Goal of the exercise: Extract the data word for word, starting from its first line and ending with the line that contains "மாந்தர்களும்", including that line.

— Start —

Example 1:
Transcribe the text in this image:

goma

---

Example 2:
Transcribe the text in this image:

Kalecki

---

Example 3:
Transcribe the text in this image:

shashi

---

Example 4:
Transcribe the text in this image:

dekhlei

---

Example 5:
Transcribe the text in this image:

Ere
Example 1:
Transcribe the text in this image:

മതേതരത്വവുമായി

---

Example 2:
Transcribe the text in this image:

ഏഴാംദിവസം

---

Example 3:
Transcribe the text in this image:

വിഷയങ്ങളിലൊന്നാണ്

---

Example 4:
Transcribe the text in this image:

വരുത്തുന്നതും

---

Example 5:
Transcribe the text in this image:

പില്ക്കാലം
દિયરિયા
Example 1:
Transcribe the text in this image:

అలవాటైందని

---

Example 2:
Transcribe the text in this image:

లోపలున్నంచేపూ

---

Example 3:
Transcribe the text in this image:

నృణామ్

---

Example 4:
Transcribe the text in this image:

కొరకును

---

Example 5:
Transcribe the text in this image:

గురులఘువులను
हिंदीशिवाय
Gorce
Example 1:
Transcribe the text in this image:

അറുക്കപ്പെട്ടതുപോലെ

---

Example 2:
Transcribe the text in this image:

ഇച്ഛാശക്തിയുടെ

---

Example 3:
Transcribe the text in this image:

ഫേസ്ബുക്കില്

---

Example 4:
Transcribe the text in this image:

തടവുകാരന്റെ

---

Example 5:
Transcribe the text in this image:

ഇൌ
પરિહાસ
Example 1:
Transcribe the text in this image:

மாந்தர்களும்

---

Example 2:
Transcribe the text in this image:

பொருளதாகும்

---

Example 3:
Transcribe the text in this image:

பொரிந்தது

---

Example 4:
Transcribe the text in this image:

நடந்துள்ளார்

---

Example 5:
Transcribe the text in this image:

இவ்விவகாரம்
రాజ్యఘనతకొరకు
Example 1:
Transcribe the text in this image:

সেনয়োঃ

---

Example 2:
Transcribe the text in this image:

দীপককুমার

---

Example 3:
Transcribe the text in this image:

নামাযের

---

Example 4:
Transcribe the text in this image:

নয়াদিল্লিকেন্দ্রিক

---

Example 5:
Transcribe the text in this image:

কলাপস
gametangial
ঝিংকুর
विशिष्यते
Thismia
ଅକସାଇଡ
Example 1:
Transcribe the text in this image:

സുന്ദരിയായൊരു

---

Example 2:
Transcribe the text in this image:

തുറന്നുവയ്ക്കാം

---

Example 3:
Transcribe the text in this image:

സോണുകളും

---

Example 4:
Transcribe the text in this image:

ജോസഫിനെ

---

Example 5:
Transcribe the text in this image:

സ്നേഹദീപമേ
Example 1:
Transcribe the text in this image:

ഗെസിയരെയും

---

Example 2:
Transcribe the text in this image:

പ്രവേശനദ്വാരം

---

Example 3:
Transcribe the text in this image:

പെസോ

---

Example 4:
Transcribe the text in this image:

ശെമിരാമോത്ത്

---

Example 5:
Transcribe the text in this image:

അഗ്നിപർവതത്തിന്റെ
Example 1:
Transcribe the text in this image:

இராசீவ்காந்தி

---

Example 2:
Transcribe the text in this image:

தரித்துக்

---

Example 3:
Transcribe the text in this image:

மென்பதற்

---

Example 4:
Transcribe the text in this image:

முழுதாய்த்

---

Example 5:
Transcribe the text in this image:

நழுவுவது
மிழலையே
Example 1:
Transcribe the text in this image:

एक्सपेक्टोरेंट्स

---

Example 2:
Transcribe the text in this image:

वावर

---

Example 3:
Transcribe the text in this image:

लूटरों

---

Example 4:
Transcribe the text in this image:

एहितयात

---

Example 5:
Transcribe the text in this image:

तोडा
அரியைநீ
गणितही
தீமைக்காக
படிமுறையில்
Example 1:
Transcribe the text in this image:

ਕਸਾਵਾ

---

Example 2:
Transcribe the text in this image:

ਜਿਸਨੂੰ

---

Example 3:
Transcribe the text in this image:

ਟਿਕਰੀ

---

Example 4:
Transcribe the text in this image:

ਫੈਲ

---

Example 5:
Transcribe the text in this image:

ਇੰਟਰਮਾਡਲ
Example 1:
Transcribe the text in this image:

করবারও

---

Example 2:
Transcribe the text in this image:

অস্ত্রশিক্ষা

— End —

Task response:
Example 1:
Transcribe the text in this image:

goma

---

Example 2:
Transcribe the text in this image:

Kalecki

---

Example 3:
Transcribe the text in this image:

shashi

---

Example 4:
Transcribe the text in this image:

dekhlei

---

Example 5:
Transcribe the text in this image:

Ere
Example 1:
Transcribe the text in this image:

മതേതരത്വവുമായി

---

Example 2:
Transcribe the text in this image:

ഏഴാംദിവസം

---

Example 3:
Transcribe the text in this image:

വിഷയങ്ങളിലൊന്നാണ്

---

Example 4:
Transcribe the text in this image:

വരുത്തുന്നതും

---

Example 5:
Transcribe the text in this image:

പില്ക്കാലം
દિયરિયા
Example 1:
Transcribe the text in this image:

అలవాటైందని

---

Example 2:
Transcribe the text in this image:

లోపలున్నంచేపూ

---

Example 3:
Transcribe the text in this image:

నృణామ్

---

Example 4:
Transcribe the text in this image:

కొరకును

---

Example 5:
Transcribe the text in this image:

గురులఘువులను
हिंदीशिवाय
Gorce
Example 1:
Transcribe the text in this image:

അറുക്കപ്പെട്ടതുപോലെ

---

Example 2:
Transcribe the text in this image:

ഇച്ഛാശക്തിയുടെ

---

Example 3:
Transcribe the text in this image:

ഫേസ്ബുക്കില്

---

Example 4:
Transcribe the text in this image:

തടവുകാരന്റെ

---

Example 5:
Transcribe the text in this image:

ഇൌ
પરિહાસ
Example 1:
Transcribe the text in this image:

மாந்தர்களும்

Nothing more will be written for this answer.